В Будапеште как-то стояли на посту и вдруг ранним утром видим, что идет пьяный солдат, без ремня, без шапки… Мой напарник мне и говорит: "Где-то рядом есть что выпить, раз они нашли, сходи, посмотри". Буквально метров на пятьдесят отошел и увидел приоткрытую дверь в подвал. Заглянул в него, а там огромные бочки уже прострелянные, и в вине плавало несколько мертвых солдат… Нет, не хочу я такого вина…

А вообще, может быть, и главное мое воспоминание о войне, то, что мне постоянно хотелось спать и есть, но какие бы мы не были голодными, но никогда ничего не брали съедобного, пока не проверяли. Мы ведь за границей впервые в жизни увидели закрутки, а они такие красивые, аппетитные, так и хотелось сразу же их попробовать, но нет, вначале давали хозяину, ждали минут десять, и уже только тогда сами ели.

Какое впечатление на вас, простого сельского паренька, произвела "заграница"? Что-то особенное запомнилось?

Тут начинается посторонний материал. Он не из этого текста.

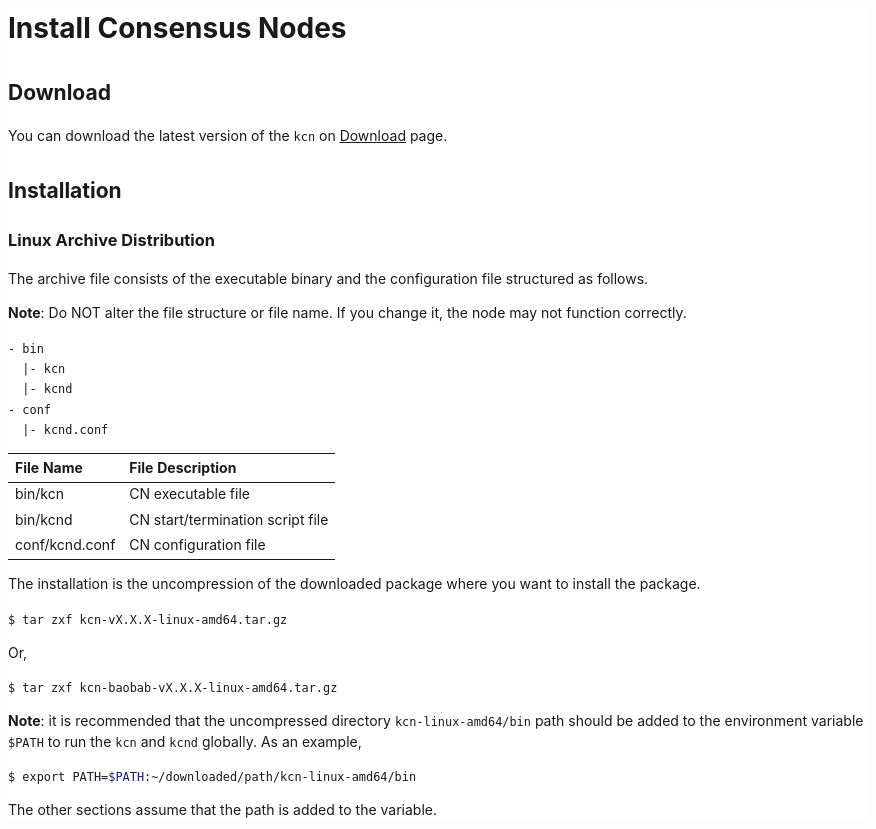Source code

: # Install Consensus Nodes

## Download

You can download the latest version of the `kcn`  on [Download](../../downloads/downloads.md) page.

## Installation

### Linux Archive Distribution <a id="linux-archive-distribution"></a>

The archive file consists of the executable binary and the configuration file structured as follows.

**Note**: Do NOT alter the file structure or file name. If you change it, the node may not function correctly.

```text
- bin
  |- kcn
  |- kcnd
- conf
  |- kcnd.conf
```

| File Name | File Description |
| :--- | :--- |
| bin/kcn | CN executable file |
| bin/kcnd | CN start/termination script file |
| conf/kcnd.conf | CN configuration file |

The installation is the uncompression of the downloaded package where you want to install the package.

```bash
$ tar zxf kcn-vX.X.X-linux-amd64.tar.gz
```

Or,

```bash
$ tar zxf kcn-baobab-vX.X.X-linux-amd64.tar.gz
```

**Note**: it is recommended that the uncompressed directory `kcn-linux-amd64/bin` path should be added to the environment variable `$PATH` to run the `kcn` and `kcnd` globally. As an example,

```bash
$ export PATH=$PATH:~/downloaded/path/kcn-linux-amd64/bin
```

The other sections assume that the path is added to the variable.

Помню, что мне очень понравилось в Тимишоаре: чисто, культурно, красиво, аккуратно. Но самый высокий уровень цивилизации, из пройденных нами мест, был, конечно, в Чехословакии. Хотя и в Венгрии было очень красиво, но в Чехословакии к тому же и народ очень простой и общительный, люди просто прекрасно к нам относились, а вот в Венгрии все было совсем по другому... В Чехословакии люди сами хотели с нами общаться, тянулись к нам, а вот в Венгрии нас всячески избегали.

Но удавалось пообщаться с гражданским населением? В какой стране, например, встречали теплее всего?

У меня было несколько памятных случаев.

В одном из сел возле Дебрецена мы искали воду, а там такие высокие и глухие заборы, что никак их не перелезешь. Позвонили в один двор. Нам открыл ворота такой рослый, красивый мужчина с пышными усами. И что вы думаете, оказалось русский, который остался там жить после плена в Первую Мировую. Подошли во дворе к какому-то закрытому люку на земле, я бы никогда даже и не подумал, что это у них такой колодец. Набрали в узкое такое ведро, но воды в него входило больше чем в наше брезентовое. Он нас как русский русских попросил не трогать его дочку. Вообще повторюсь, с венграми общение было очень и очень тяжелое. У них на все был один ответ: "Немто дом" - не знаю.

Когда подходили к Будапешту, то проходили через какой-то лес. Устроили привал, немного передохнули, а когда пошли дальше, то я и не заметил, что иду без ремня и подсумка с патронами. На привале когда повалились на землю, я расстегнул ремень, а застегнуть его забыл. Наш старшина это заметил и отправил меня обратно: "Вернись и забери". А возвращаться так не хотелось: безмерно уставший, а была сильная распутица, к тому же повсюду как грибы виднелись желтые головки противопехотных мин... Но я все-таки вернулся забрал патроны и ремень, но когда шел обратно, то дошел до опушки леса, а куда дальше идти не знаю. Звуки отдаленной канонады я слышал, но где моя рота, куда идти?.. Я заметил дом лесника, подошел, постучал. Мне открыл молодой, лет тридцати, венгр очень высокого роста, но разговор у нас явно не клеился. Я его спрашивал: "Где русские солдаты? Куда они пошли?", а он как заладил: "Немто дом"… Но я то был уверен, что он их видел и знал, куда они пошли, поэтому твердо ему сказал: "Ищи их, и веди меня к ним"… Он пошел вперед, а я шел позади него метрах в пяти с винтовкой в руках… И он меня действительно вывел к нашим, а так мало ли что могло со мной случиться в этом лесу. Чтобы нашим солдатам стреляли в спину, я не слышал, но в Венгрии приходилось видеть и такое: лежит возле дома наш солдат, а возле него валяется кирпич, который на него кинули сверху…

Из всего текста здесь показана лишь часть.